Laut Fuchs nahm der Kontakt zu Pilnecek nach seiner Suspendierung ab: „Wir haben bis 2021 zusammengearbeitet, die berufliche Freundschaft relativierte sich nach der Suspendierung.“ Natürlich hat es ihn getroffen, dass ein Kollege gestorben ist. Der letzte Kontakt mit Pilnecek habe „Wochen oder Monate“ vor seinem Tod stattgefunden. Er kann ausschließen, dass Pilnasek ihm nach der Geisterfahrt eine SMS geschickt hat. Am 19. und 20. Oktober habe es keine Gespräche gegeben, sagte Fuchs.
An der Übergabe der Akten an den U-Ausschuss war Fuchs nicht beteiligt
An der Übergabe der Akten an den U-Ausschuss war er nicht beteiligt. Auf die Frage nach unzulässiger oder politischer Einflussnahme auf das Verfahren reagierte Fuchs negativ: „Davon habe ich keine persönliche Vorstellung.“ Es heißt auch nicht, dass Pilnasek die ÖVP vor den Untersuchungsausschüssen beraten habe. Er sei „überrascht“, dass Pilnasek auf einer Tonbandaufnahme in einer Wiener Kneipe sagte, die ÖVP wolle Einfluss nehmen.
Berufliche Kontakte zu Politikern haben sie nur bei offiziellen Anlässen. In politischen Netzwerken engagiert er sich laut Fuchs nicht: „Ich lebe im Burgenland und bin auf der Wiener Bühne nicht wirklich präsent.“
Neos stellt keine Fragen an private Gutachter
Am Nachmittag konzentrierten sich die Abgeordneten auf die forensische medizinische Arbeit nach dem Tod eines ehemaligen Spitzenbeamten. Am Nachmittag war der Gerichtsmediziner Stefano Longato eingeladen, einer von zwei externen Experten, die nicht von offiziellen Stellen, sondern vom ehemaligen Politiker und Autor Peter Pilz beauftragt wurden. Dies ist genau das Gegenteil von Neos, da private Experten weder offiziell agieren noch irgendwelche Vermutungen über das Handeln der Behörden haben. Deshalb kündigten die Pinks an, keine Fragen zu stellen.

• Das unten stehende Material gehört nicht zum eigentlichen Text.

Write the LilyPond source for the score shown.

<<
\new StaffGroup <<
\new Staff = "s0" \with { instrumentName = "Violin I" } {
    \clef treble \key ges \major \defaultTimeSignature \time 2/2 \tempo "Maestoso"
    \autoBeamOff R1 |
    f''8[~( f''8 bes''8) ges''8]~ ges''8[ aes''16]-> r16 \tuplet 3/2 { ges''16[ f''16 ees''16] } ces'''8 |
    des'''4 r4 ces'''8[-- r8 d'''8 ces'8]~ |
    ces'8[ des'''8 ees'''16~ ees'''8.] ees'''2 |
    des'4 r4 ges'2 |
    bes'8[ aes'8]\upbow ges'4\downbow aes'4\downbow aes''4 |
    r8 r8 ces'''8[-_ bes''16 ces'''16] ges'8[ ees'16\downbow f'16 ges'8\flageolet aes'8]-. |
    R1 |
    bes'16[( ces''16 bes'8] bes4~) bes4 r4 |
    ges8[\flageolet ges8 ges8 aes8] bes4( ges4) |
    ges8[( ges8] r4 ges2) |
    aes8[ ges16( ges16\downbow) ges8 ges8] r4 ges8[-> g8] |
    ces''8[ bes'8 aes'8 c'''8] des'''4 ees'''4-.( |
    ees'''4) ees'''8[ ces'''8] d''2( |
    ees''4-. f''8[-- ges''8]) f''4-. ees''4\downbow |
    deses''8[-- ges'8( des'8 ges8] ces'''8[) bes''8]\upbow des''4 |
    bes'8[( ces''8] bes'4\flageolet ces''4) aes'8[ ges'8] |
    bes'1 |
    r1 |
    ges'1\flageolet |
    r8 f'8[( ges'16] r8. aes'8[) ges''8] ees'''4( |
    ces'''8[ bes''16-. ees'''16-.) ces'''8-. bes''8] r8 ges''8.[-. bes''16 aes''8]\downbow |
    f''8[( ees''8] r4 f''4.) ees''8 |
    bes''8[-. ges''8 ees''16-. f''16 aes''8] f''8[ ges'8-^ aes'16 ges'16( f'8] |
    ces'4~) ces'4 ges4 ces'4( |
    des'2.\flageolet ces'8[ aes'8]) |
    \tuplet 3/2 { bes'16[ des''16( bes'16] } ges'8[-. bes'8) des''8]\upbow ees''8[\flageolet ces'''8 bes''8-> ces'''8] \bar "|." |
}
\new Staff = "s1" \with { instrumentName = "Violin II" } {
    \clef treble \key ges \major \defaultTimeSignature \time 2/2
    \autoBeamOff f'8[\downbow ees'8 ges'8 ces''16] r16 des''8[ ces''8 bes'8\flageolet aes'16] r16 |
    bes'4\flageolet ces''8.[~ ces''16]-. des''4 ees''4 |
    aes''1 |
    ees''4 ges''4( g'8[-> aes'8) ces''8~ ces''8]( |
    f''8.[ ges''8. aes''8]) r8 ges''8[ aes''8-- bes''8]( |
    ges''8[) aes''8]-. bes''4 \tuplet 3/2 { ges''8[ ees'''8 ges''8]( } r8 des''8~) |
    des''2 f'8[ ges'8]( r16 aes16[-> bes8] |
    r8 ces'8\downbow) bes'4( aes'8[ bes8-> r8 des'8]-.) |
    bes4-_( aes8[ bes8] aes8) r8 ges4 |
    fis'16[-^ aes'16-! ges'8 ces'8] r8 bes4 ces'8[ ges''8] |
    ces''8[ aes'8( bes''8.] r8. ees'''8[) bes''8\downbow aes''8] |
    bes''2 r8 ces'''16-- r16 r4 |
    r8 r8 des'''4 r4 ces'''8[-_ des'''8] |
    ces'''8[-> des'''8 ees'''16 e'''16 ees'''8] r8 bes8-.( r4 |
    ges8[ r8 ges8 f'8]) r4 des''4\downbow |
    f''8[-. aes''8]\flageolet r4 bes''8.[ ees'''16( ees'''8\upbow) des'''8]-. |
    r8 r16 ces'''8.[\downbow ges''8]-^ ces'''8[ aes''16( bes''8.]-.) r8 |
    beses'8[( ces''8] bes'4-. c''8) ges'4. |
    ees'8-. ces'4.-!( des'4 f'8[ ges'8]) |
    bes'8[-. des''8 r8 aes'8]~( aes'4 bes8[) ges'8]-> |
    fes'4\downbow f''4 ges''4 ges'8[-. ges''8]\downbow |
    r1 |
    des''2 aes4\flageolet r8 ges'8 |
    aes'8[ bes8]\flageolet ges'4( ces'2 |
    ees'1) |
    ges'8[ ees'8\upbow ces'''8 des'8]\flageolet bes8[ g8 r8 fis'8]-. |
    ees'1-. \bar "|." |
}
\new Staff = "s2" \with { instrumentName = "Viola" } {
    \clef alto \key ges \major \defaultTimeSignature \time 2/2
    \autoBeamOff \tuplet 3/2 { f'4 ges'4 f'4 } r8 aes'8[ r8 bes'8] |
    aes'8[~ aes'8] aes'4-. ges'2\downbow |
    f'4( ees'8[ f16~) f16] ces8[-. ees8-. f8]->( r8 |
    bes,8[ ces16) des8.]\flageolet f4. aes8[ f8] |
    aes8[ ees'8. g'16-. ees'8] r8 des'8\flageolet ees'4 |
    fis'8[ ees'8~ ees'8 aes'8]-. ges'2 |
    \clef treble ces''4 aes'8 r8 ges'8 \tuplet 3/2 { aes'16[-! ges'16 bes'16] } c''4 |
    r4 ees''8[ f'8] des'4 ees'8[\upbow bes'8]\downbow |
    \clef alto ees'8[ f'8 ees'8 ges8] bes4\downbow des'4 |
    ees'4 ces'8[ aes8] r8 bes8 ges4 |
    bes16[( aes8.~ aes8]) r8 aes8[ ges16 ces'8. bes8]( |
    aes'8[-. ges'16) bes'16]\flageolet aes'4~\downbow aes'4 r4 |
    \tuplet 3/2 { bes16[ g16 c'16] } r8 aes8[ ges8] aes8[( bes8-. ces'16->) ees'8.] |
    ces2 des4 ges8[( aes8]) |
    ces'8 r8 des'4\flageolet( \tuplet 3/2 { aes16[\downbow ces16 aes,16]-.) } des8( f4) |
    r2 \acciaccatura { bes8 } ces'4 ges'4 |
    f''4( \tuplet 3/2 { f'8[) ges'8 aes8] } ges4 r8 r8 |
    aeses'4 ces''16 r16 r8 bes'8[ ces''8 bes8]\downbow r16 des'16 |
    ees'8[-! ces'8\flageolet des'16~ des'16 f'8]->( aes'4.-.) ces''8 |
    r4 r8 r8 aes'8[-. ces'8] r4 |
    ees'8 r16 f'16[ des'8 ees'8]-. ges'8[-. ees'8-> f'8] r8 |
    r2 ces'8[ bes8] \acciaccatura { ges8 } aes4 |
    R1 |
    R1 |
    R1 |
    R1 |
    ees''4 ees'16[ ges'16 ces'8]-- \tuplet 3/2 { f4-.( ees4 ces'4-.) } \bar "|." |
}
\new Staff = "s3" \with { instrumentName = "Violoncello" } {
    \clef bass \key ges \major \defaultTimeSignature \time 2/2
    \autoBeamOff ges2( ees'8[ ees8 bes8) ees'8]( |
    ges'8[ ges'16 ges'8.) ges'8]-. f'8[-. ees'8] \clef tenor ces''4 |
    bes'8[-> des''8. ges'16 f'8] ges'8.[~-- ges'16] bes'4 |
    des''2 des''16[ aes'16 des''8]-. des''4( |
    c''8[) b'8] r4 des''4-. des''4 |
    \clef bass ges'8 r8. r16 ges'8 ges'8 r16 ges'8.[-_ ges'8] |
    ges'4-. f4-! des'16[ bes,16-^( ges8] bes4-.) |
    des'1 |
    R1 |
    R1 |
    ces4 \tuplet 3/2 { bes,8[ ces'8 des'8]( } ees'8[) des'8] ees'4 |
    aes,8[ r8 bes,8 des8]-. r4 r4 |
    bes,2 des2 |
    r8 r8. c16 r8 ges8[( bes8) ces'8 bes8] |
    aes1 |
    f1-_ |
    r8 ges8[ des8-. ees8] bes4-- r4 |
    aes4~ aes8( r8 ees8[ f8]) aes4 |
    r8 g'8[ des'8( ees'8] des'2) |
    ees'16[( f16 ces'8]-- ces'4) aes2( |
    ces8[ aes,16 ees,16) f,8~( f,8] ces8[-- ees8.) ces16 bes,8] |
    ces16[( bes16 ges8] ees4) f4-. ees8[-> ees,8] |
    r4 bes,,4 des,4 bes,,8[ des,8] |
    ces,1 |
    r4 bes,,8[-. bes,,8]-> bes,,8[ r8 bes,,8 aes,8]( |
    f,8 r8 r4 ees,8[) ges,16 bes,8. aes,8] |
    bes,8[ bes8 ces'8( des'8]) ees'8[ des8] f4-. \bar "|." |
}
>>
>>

Longato selbst betonte in seinem Eröffnungsstatement, dass es aus technischer Sicht keinen Unterschied zwischen privaten Berichten und behördlich in Auftrag gegebenen Berichten geben dürfe. Auch hier gelten die gleichen wissenschaftlichen Grundsätze und die objektive Verantwortung. Der Wissenschaftler verteidigte sich damit, dass es nicht seine Aufgabe sei, Gerichtsentscheidungen vorwegzunehmen oder zu untergraben oder bestehende Berichte zu ändern.
Longato hält einen Unfall für wahrscheinlich
Inhaltlich blieb Longato bei seiner Schlussfolgerung: Aufgrund der ihm vorliegenden Unterlagen, auf denen sein Bericht basierte, gebe es im Fall Pilnecek keine Hinweise auf Gewalt oder Mord durch andere Personen. Allerdings ließen die Ergebnisse keine verlässliche Unterscheidung zwischen Unfall und Suizid zu. Dennoch gebe es Faktoren, die den Unfall plausibler erscheinen ließen, sagte Longato. Daher kann ein Unfall als wahrscheinlichere Todesursache angesehen werden.